*** GIVEN RECORDS ***

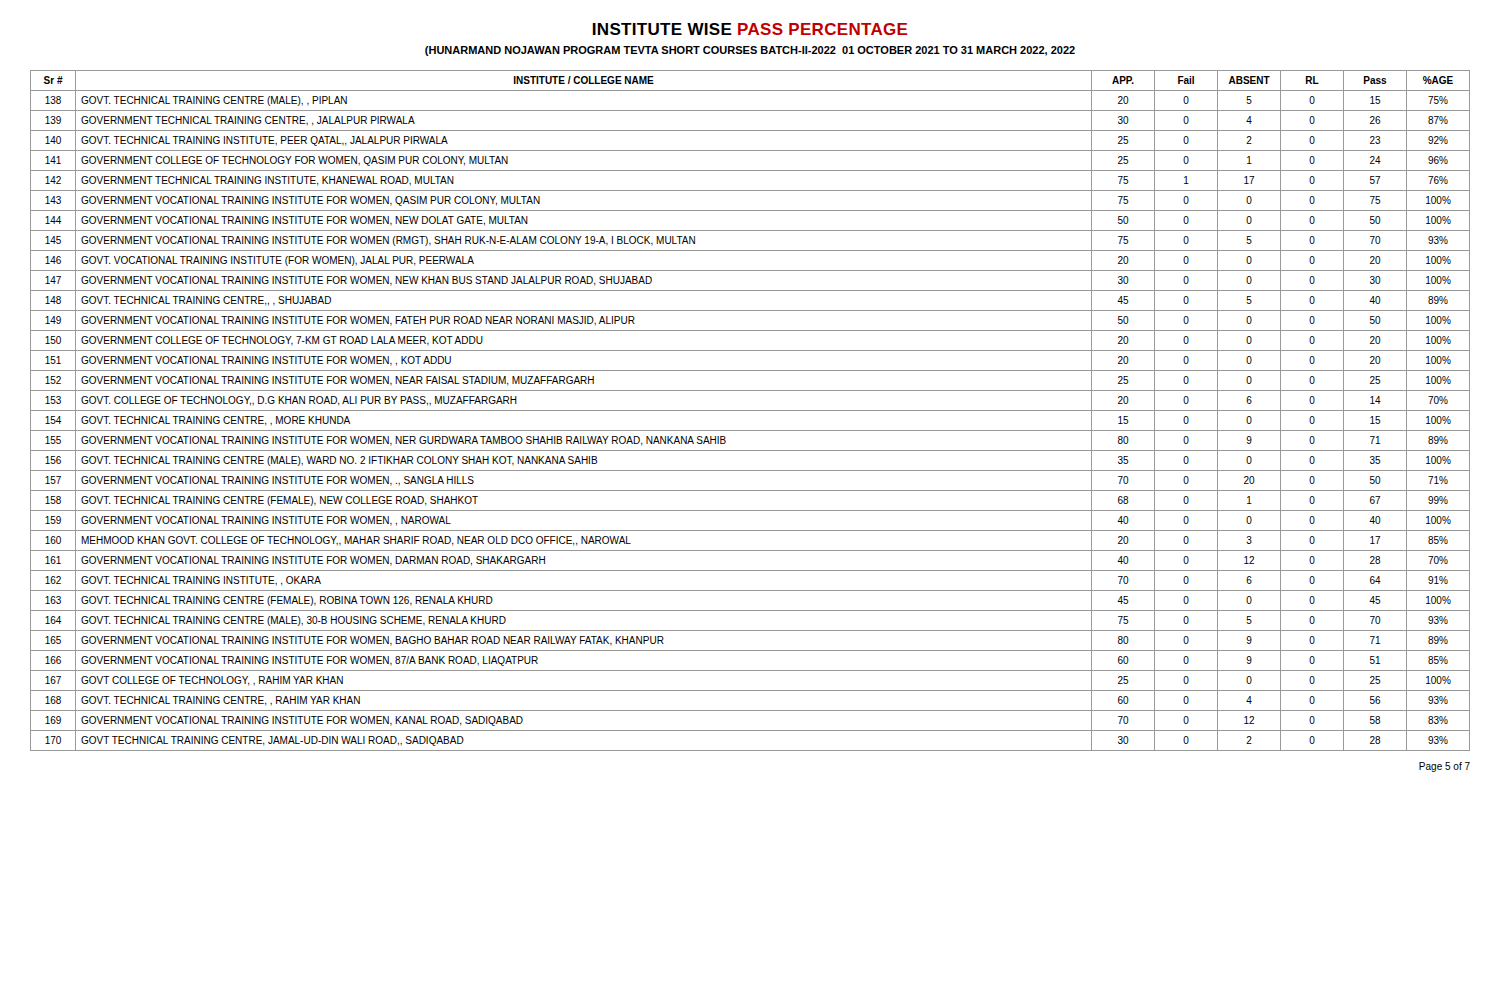INSTITUTE WISE PASS PERCENTAGE
(HUNARMAND NOJAWAN PROGRAM TEVTA SHORT COURSES BATCH-II-2022 01 OCTOBER 2021 TO 31 MARCH 2022, 2022
| Sr # | INSTITUTE / COLLEGE NAME | APP. | Fail | ABSENT | RL | Pass | %AGE |
| --- | --- | --- | --- | --- | --- | --- | --- |
| 138 | GOVT. TECHNICAL TRAINING CENTRE (MALE), , PIPLAN | 20 | 0 | 5 | 0 | 15 | 75% |
| 139 | GOVERNMENT TECHNICAL TRAINING CENTRE, , JALALPUR PIRWALA | 30 | 0 | 4 | 0 | 26 | 87% |
| 140 | GOVT. TECHNICAL TRAINING INSTITUTE, PEER QATAL,, JALALPUR PIRWALA | 25 | 0 | 2 | 0 | 23 | 92% |
| 141 | GOVERNMENT COLLEGE OF TECHNOLOGY FOR WOMEN, QASIM PUR COLONY, MULTAN | 25 | 0 | 1 | 0 | 24 | 96% |
| 142 | GOVERNMENT TECHNICAL TRAINING INSTITUTE, KHANEWAL ROAD, MULTAN | 75 | 1 | 17 | 0 | 57 | 76% |
| 143 | GOVERNMENT VOCATIONAL TRAINING INSTITUTE FOR WOMEN, QASIM PUR COLONY, MULTAN | 75 | 0 | 0 | 0 | 75 | 100% |
| 144 | GOVERNMENT VOCATIONAL TRAINING INSTITUTE FOR WOMEN, NEW DOLAT GATE, MULTAN | 50 | 0 | 0 | 0 | 50 | 100% |
| 145 | GOVERNMENT VOCATIONAL TRAINING INSTITUTE FOR WOMEN (RMGT), SHAH RUK-N-E-ALAM COLONY 19-A, I BLOCK, MULTAN | 75 | 0 | 5 | 0 | 70 | 93% |
| 146 | GOVT. VOCATIONAL TRAINING INSTITUTE (FOR WOMEN), JALAL PUR, PEERWALA | 20 | 0 | 0 | 0 | 20 | 100% |
| 147 | GOVERNMENT VOCATIONAL TRAINING INSTITUTE FOR WOMEN, NEW KHAN BUS STAND JALALPUR ROAD, SHUJABAD | 30 | 0 | 0 | 0 | 30 | 100% |
| 148 | GOVT. TECHNICAL TRAINING CENTRE,, , SHUJABAD | 45 | 0 | 5 | 0 | 40 | 89% |
| 149 | GOVERNMENT VOCATIONAL TRAINING INSTITUTE FOR WOMEN, FATEH PUR ROAD NEAR NORANI MASJID, ALIPUR | 50 | 0 | 0 | 0 | 50 | 100% |
| 150 | GOVERNMENT COLLEGE OF TECHNOLOGY, 7-KM GT ROAD LALA MEER, KOT ADDU | 20 | 0 | 0 | 0 | 20 | 100% |
| 151 | GOVERNMENT VOCATIONAL TRAINING INSTITUTE FOR WOMEN, , KOT ADDU | 20 | 0 | 0 | 0 | 20 | 100% |
| 152 | GOVERNMENT VOCATIONAL TRAINING INSTITUTE FOR WOMEN, NEAR FAISAL STADIUM, MUZAFFARGARH | 25 | 0 | 0 | 0 | 25 | 100% |
| 153 | GOVT. COLLEGE OF TECHNOLOGY,, D.G KHAN ROAD, ALI PUR BY PASS,, MUZAFFARGARH | 20 | 0 | 6 | 0 | 14 | 70% |
| 154 | GOVT. TECHNICAL TRAINING CENTRE, , MORE KHUNDA | 15 | 0 | 0 | 0 | 15 | 100% |
| 155 | GOVERNMENT VOCATIONAL TRAINING INSTITUTE FOR WOMEN, NER GURDWARA TAMBOO SHAHIB RAILWAY ROAD, NANKANA SAHIB | 80 | 0 | 9 | 0 | 71 | 89% |
| 156 | GOVT. TECHNICAL TRAINING CENTRE (MALE), WARD NO. 2 IFTIKHAR COLONY SHAH KOT, NANKANA SAHIB | 35 | 0 | 0 | 0 | 35 | 100% |
| 157 | GOVERNMENT VOCATIONAL TRAINING INSTITUTE FOR WOMEN, ., SANGLA HILLS | 70 | 0 | 20 | 0 | 50 | 71% |
| 158 | GOVT. TECHNICAL TRAINING CENTRE (FEMALE), NEW COLLEGE ROAD, SHAHKOT | 68 | 0 | 1 | 0 | 67 | 99% |
| 159 | GOVERNMENT VOCATIONAL TRAINING INSTITUTE FOR WOMEN, , NAROWAL | 40 | 0 | 0 | 0 | 40 | 100% |
| 160 | MEHMOOD KHAN GOVT. COLLEGE OF TECHNOLOGY,, MAHAR SHARIF ROAD, NEAR OLD DCO OFFICE,, NAROWAL | 20 | 0 | 3 | 0 | 17 | 85% |
| 161 | GOVERNMENT VOCATIONAL TRAINING INSTITUTE FOR WOMEN, DARMAN ROAD, SHAKARGARH | 40 | 0 | 12 | 0 | 28 | 70% |
| 162 | GOVT. TECHNICAL TRAINING INSTITUTE, , OKARA | 70 | 0 | 6 | 0 | 64 | 91% |
| 163 | GOVT. TECHNICAL TRAINING CENTRE (FEMALE), ROBINA TOWN 126, RENALA KHURD | 45 | 0 | 0 | 0 | 45 | 100% |
| 164 | GOVT. TECHNICAL TRAINING CENTRE (MALE), 30-B HOUSING SCHEME, RENALA KHURD | 75 | 0 | 5 | 0 | 70 | 93% |
| 165 | GOVERNMENT VOCATIONAL TRAINING INSTITUTE FOR WOMEN, BAGHO BAHAR ROAD NEAR RAILWAY FATAK, KHANPUR | 80 | 0 | 9 | 0 | 71 | 89% |
| 166 | GOVERNMENT VOCATIONAL TRAINING INSTITUTE FOR WOMEN, 87/A BANK ROAD, LIAQATPUR | 60 | 0 | 9 | 0 | 51 | 85% |
| 167 | GOVT COLLEGE OF TECHNOLOGY, , RAHIM YAR KHAN | 25 | 0 | 0 | 0 | 25 | 100% |
| 168 | GOVT. TECHNICAL TRAINING CENTRE, , RAHIM YAR KHAN | 60 | 0 | 4 | 0 | 56 | 93% |
| 169 | GOVERNMENT VOCATIONAL TRAINING INSTITUTE FOR WOMEN, KANAL ROAD, SADIQABAD | 70 | 0 | 12 | 0 | 58 | 83% |
| 170 | GOVT TECHNICAL TRAINING CENTRE, JAMAL-UD-DIN WALI ROAD,, SADIQABAD | 30 | 0 | 2 | 0 | 28 | 93% |
Page 5 of 7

*** End of GIVEN RECORDS ***

WORK REQUEST:
The lines wanted run from the first one in the material above through the line containing "0 | 23 | 92% |"; give them again exactly, leaving out the pictures.

TASK ANSWER:
INSTITUTE WISE PASS PERCENTAGE
(HUNARMAND NOJAWAN PROGRAM TEVTA SHORT COURSES BATCH-II-2022 01 OCTOBER 2021 TO 31 MARCH 2022, 2022
| Sr # | INSTITUTE / COLLEGE NAME | APP. | Fail | ABSENT | RL | Pass | %AGE |
| --- | --- | --- | --- | --- | --- | --- | --- |
| 138 | GOVT. TECHNICAL TRAINING CENTRE (MALE), , PIPLAN | 20 | 0 | 5 | 0 | 15 | 75% |
| 139 | GOVERNMENT TECHNICAL TRAINING CENTRE, , JALALPUR PIRWALA | 30 | 0 | 4 | 0 | 26 | 87% |
| 140 | GOVT. TECHNICAL TRAINING INSTITUTE, PEER QATAL,, JALALPUR PIRWALA | 25 | 0 | 2 | 0 | 23 | 92% |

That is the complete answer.